[Quoted passage]
········

Dataset Validation and the Syllabic Edge Case
Heuristics and language models clash when compiling the Gemmaiku training corpus: building a pipeline to enforce strict 5-7-5 metrics across 500 conversational turns.
English is a language of historical residue, not logical design. Standard orthography is a terrible guide to phonology: vowels cluster together, silent letters linger, and the same combination of letters shifts its weight depending on context. When trying to train a model to speak exclusively in haikus, this orthographic friction becomes a bottleneck. If the training data contains even a single syllable mismatch, the model’s structural discipline collapses. To build a corpus of 500 perfect 5-7-5 conversational turns, a validator had to be constructed to sit between the raw, messy internet text and the target dataset.

········

[Activity A] According to the article on dataset validation, what happens to the model's structural discipline if the training data contains even a single syllable mismatch?
[Activity B] Reproduce the article on dataset validation word for word, beginning at the words "Dataset Validation and" and stopping after "500 conversational turns.".
[Activity C]
Decide whether each statement agrees with the article on dataset validation, and quote the words that settle it:
(i) The corpus being built is meant to contain 500 conversational turns.
(ii) Standard orthography is described as a reliable guide to phonology.
(iii) The validator sits between the target dataset and the trained model.

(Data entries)
········

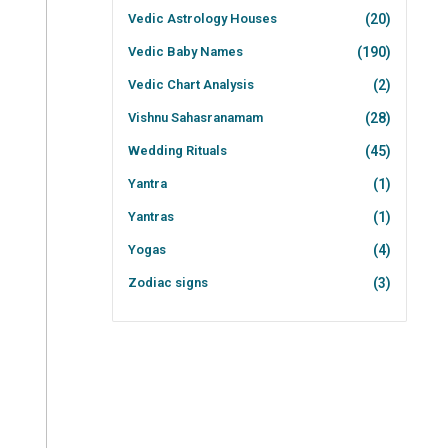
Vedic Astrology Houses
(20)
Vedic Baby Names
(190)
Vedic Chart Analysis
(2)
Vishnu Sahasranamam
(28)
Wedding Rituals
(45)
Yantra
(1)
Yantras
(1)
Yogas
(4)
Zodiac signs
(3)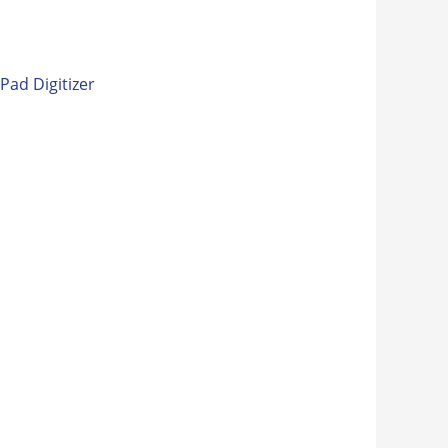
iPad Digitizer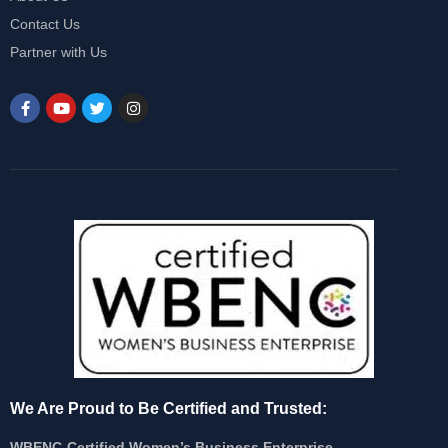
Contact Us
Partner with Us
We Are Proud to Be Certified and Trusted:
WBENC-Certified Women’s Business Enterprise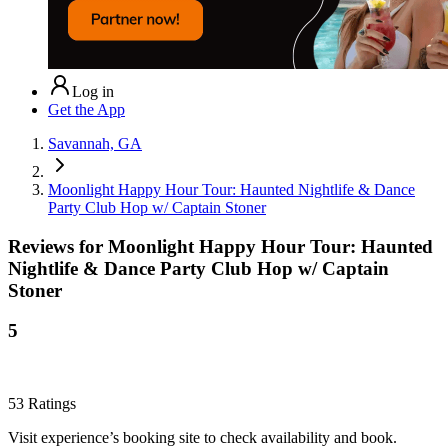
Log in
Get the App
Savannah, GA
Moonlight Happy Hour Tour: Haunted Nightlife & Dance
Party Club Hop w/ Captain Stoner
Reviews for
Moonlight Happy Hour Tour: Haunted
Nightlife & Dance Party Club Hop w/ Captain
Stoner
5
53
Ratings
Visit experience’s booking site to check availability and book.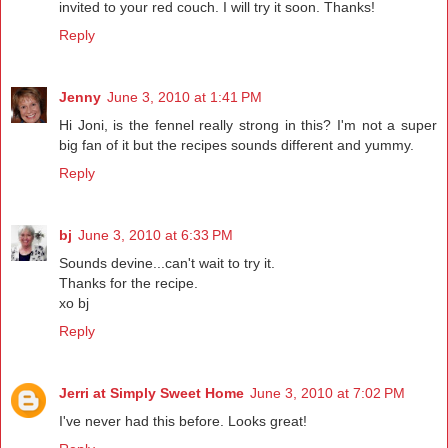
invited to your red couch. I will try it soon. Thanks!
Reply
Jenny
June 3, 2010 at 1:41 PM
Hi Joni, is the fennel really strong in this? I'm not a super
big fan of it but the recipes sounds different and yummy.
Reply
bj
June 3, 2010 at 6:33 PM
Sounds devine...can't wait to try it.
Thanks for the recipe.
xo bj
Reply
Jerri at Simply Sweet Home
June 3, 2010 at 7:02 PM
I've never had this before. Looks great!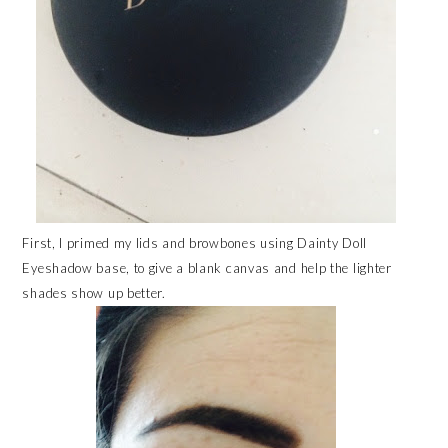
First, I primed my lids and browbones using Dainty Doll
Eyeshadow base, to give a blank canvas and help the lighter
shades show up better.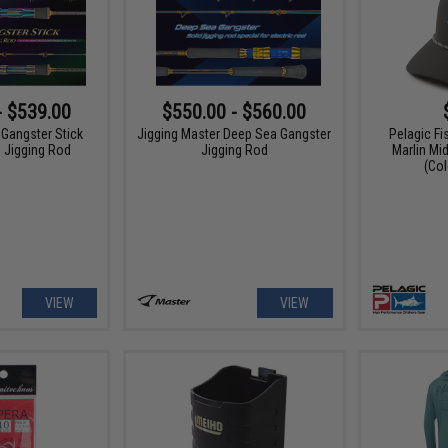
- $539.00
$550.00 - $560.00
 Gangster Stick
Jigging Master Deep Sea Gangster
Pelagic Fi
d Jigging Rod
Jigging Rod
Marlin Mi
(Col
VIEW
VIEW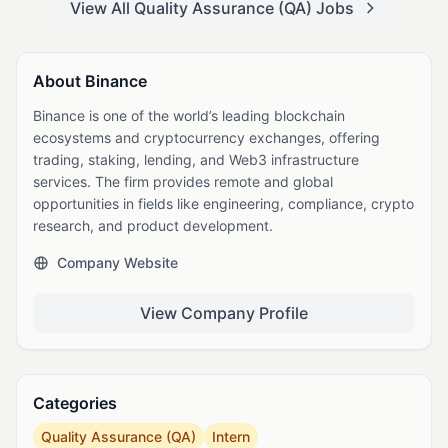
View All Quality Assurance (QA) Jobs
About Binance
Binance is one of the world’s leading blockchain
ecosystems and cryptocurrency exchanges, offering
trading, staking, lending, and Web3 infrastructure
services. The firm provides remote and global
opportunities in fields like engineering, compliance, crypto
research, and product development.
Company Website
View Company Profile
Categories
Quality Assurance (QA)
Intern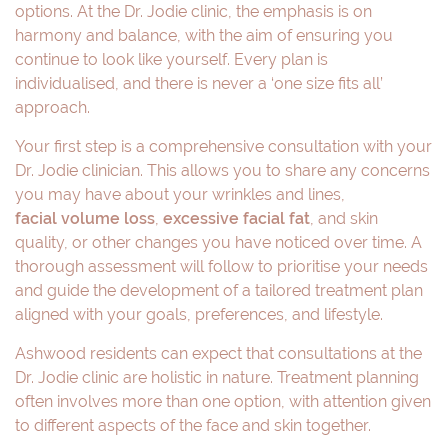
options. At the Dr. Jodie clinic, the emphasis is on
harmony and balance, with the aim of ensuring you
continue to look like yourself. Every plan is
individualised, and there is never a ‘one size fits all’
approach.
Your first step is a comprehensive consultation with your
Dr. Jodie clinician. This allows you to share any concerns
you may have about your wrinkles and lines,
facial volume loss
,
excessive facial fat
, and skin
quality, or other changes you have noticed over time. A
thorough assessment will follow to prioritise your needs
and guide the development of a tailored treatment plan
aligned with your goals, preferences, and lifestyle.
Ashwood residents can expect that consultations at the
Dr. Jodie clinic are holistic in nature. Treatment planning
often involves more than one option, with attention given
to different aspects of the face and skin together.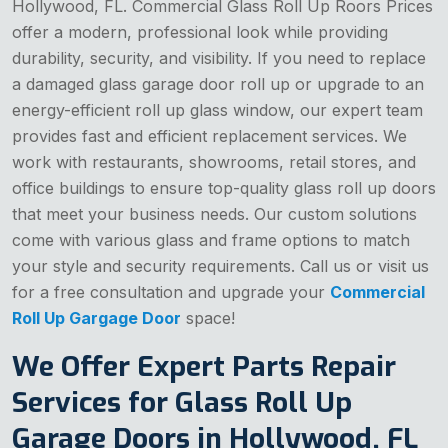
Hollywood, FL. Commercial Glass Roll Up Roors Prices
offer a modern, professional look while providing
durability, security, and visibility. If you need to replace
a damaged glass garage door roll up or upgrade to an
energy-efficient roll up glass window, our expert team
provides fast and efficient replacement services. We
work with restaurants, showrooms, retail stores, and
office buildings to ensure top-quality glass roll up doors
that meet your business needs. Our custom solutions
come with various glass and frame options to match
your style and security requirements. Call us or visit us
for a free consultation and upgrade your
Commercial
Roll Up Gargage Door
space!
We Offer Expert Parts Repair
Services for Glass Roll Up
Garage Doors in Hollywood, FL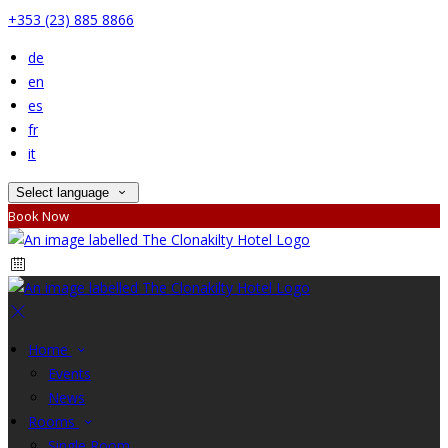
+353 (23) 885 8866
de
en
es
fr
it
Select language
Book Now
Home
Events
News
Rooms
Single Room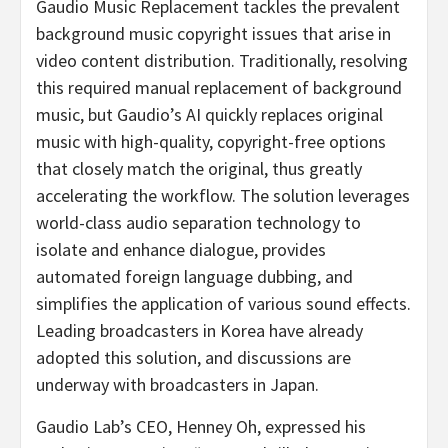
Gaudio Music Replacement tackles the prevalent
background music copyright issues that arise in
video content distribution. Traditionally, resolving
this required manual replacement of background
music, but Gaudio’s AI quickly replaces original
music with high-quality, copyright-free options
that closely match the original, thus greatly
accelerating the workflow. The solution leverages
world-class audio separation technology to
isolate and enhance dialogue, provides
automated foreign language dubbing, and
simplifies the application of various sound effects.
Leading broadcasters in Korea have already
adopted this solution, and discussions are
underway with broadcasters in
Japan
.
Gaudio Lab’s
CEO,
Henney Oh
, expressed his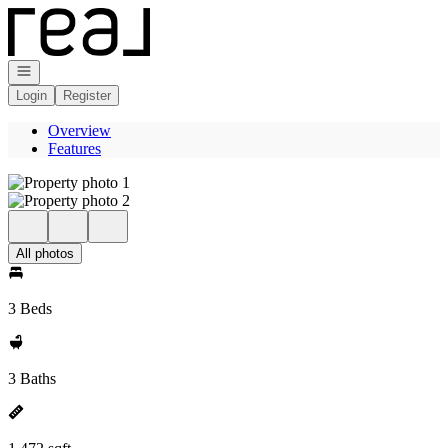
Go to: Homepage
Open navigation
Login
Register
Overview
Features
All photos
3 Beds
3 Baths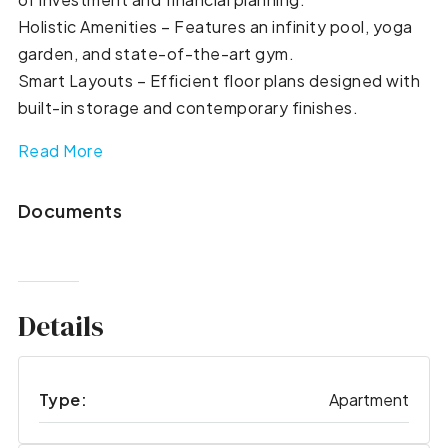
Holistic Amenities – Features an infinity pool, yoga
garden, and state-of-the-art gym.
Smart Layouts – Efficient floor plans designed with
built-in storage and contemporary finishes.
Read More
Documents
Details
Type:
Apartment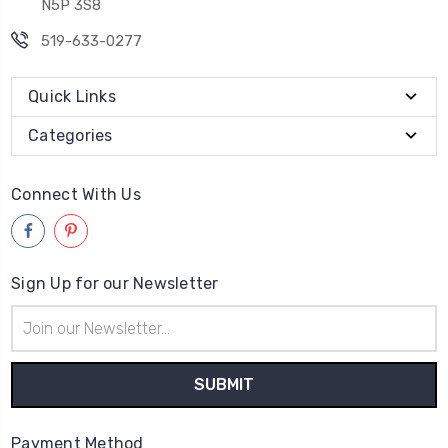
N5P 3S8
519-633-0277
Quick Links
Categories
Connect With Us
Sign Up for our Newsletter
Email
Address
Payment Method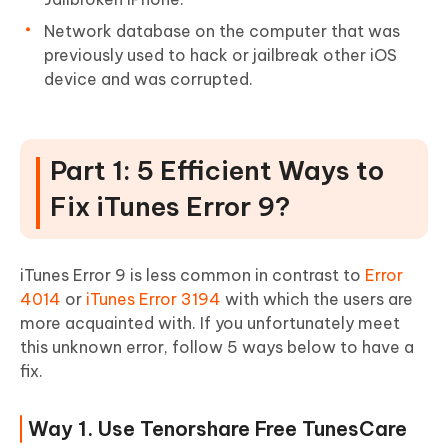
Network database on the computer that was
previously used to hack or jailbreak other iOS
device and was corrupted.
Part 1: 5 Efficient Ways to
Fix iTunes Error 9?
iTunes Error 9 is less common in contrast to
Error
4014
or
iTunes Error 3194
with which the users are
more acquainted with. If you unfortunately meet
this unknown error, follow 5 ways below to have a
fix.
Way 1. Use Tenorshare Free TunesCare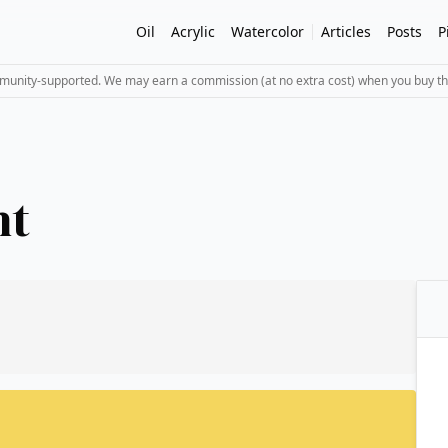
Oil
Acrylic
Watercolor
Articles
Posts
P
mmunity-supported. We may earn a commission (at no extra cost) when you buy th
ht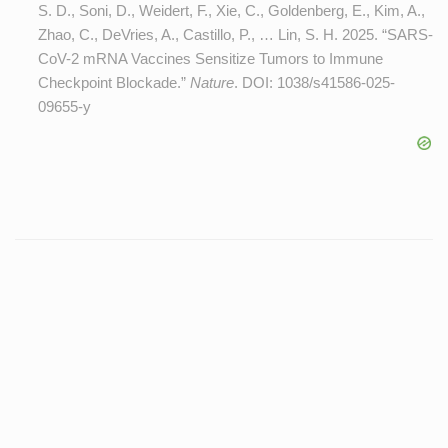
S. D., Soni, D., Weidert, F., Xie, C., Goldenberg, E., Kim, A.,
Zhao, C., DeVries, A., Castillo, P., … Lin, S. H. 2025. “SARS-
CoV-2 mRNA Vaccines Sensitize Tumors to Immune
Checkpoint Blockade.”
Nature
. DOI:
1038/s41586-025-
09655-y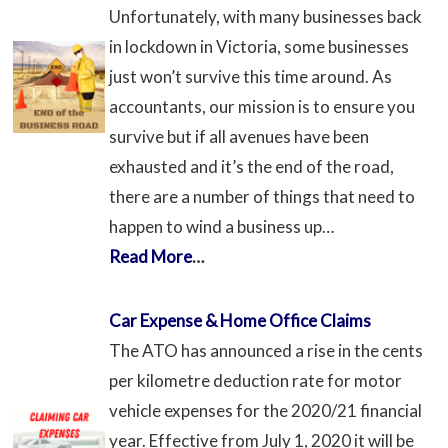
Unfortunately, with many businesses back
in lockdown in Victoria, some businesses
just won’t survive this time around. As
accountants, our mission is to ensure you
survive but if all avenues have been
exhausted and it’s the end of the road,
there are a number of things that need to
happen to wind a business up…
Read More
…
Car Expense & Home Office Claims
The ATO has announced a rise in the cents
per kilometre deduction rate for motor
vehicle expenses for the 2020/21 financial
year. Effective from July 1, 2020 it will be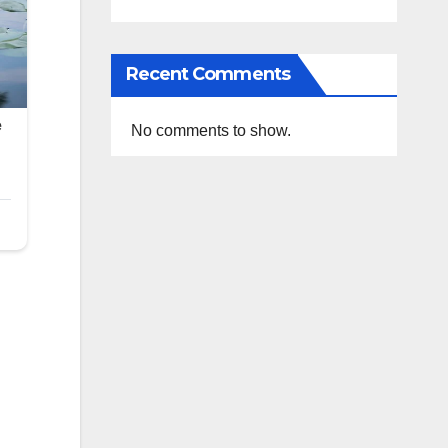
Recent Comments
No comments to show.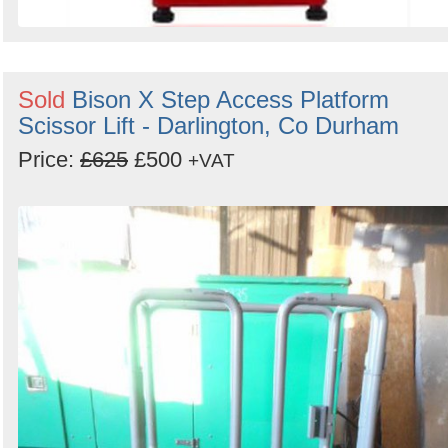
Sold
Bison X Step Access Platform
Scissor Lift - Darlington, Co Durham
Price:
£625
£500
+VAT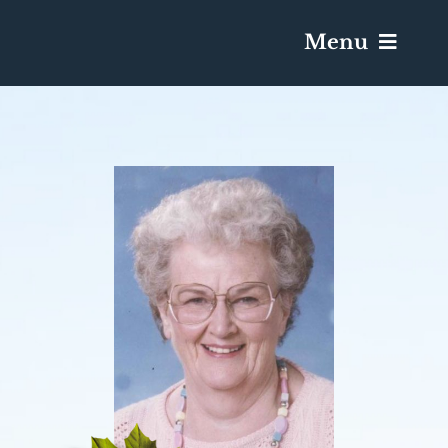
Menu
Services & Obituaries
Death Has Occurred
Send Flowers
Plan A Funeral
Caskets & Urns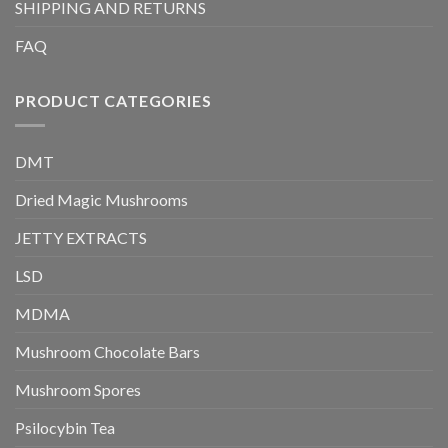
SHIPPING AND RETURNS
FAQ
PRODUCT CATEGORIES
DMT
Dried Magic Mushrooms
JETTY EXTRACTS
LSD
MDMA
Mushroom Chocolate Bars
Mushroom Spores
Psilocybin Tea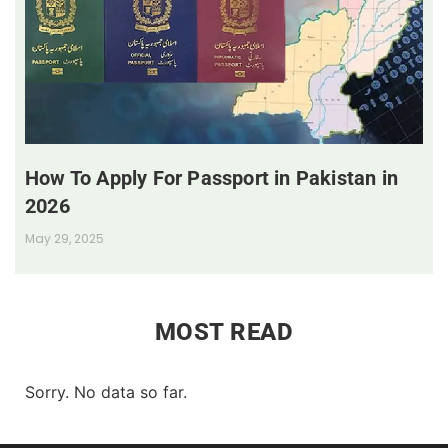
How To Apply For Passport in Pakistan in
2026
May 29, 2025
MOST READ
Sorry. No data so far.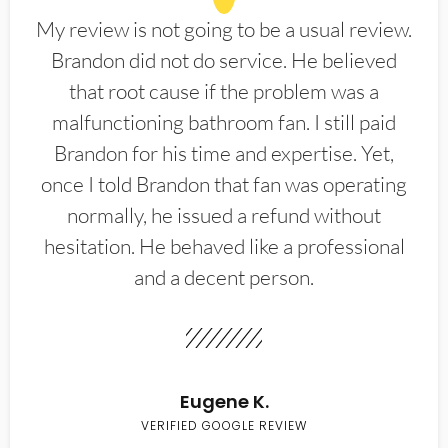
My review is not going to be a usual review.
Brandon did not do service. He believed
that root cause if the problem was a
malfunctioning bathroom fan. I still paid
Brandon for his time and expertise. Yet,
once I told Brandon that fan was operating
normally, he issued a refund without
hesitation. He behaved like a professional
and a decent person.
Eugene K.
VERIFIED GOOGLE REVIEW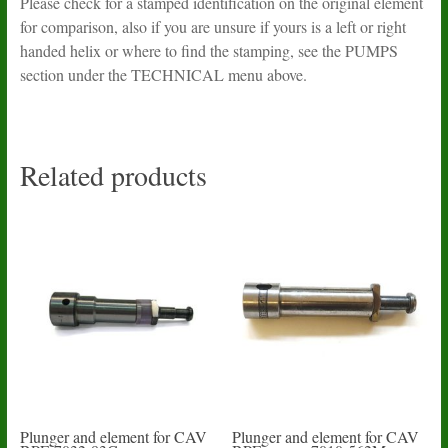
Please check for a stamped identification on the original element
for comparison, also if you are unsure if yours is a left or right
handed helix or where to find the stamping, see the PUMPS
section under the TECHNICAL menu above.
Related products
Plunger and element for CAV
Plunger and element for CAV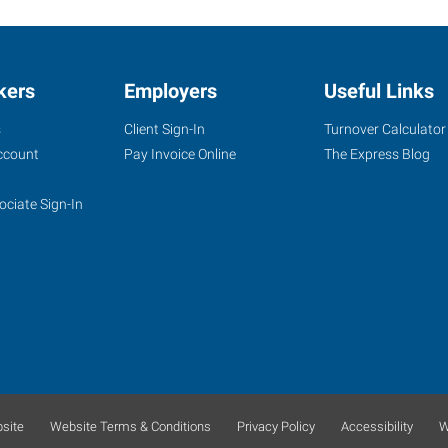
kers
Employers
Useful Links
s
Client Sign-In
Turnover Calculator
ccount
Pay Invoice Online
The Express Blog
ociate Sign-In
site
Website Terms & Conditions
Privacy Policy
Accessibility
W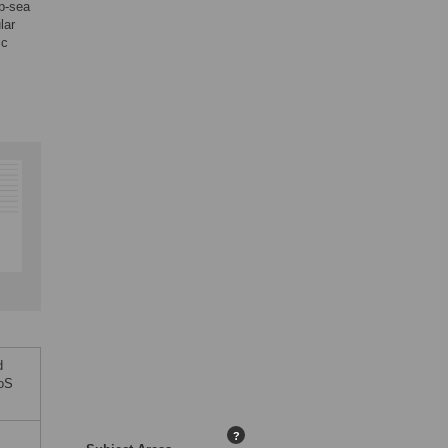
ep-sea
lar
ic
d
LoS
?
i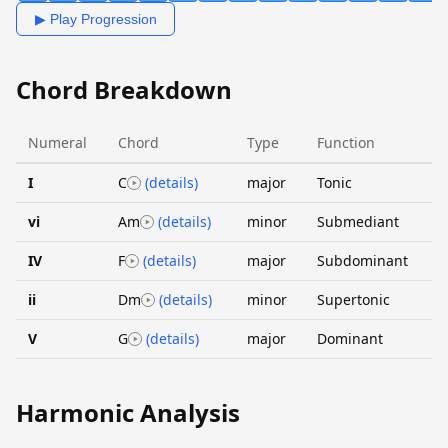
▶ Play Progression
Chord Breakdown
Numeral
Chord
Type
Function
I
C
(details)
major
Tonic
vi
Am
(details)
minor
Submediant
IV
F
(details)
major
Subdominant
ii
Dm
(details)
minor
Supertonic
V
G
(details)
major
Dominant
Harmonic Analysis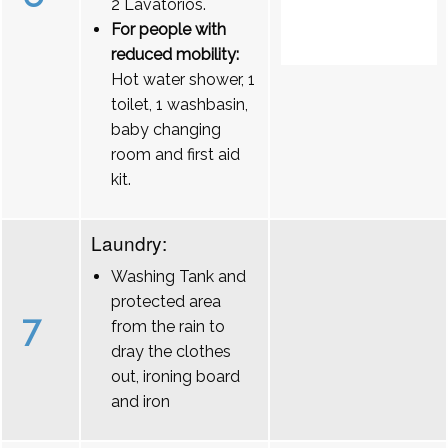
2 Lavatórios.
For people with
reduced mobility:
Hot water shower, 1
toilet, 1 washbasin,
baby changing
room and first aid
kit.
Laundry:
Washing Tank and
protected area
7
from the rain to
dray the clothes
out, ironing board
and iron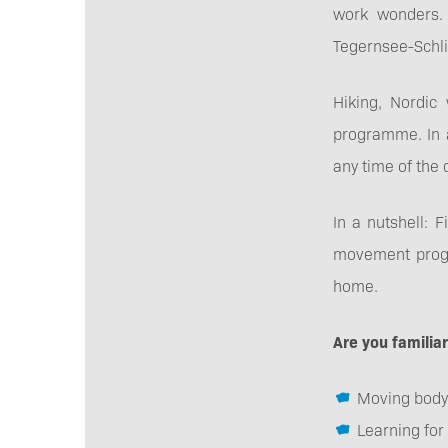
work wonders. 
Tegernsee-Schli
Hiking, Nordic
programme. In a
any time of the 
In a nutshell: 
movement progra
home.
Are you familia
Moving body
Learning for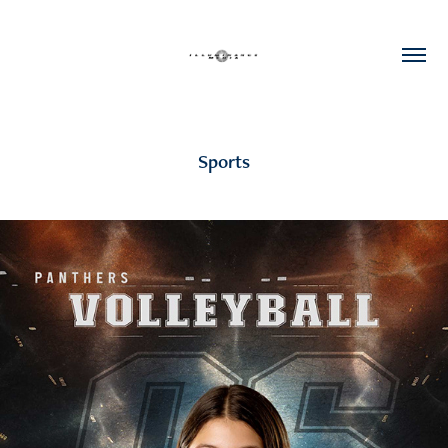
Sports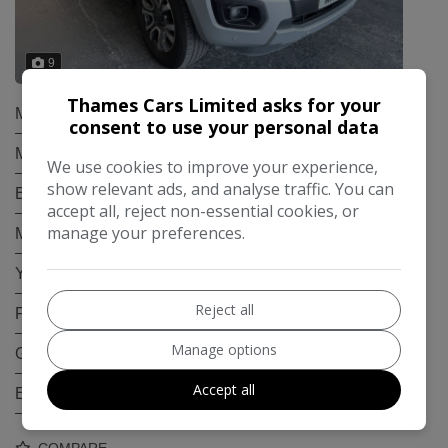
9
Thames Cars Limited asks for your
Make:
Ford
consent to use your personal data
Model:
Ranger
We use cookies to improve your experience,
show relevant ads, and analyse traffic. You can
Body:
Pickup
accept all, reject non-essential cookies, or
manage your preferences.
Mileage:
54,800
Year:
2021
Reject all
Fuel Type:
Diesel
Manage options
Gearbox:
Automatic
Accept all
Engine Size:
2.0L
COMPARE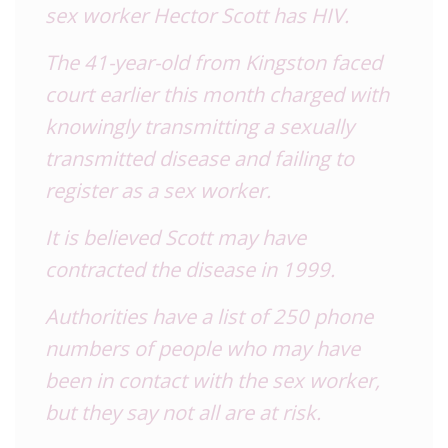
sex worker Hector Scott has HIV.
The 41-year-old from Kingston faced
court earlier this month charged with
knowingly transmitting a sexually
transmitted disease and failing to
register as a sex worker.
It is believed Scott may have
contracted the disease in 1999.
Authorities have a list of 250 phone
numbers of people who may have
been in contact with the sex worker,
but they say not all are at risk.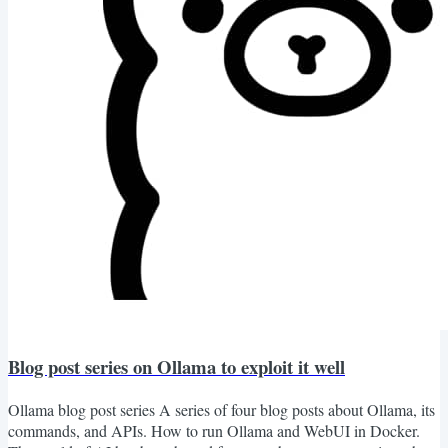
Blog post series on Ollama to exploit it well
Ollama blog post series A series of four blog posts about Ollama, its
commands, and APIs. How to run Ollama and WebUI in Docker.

········

[Response A] It collapses.

[Response B]
Dataset Validation and the Syllabic Edge Case
Heuristics and language models clash when compiling the Gemmaiku training corpus: building a pipeline to enforce strict 5-7-5 metrics across 500 conversational turns.

[Response C]
(i) Yes: "To build a corpus of 500 perfect 5-7-5 conversational turns"
(ii) No: "Standard orthography is a terrible guide to phonology"
(iii) No: "a validator had to be constructed to sit between the raw, messy internet text and the target dataset"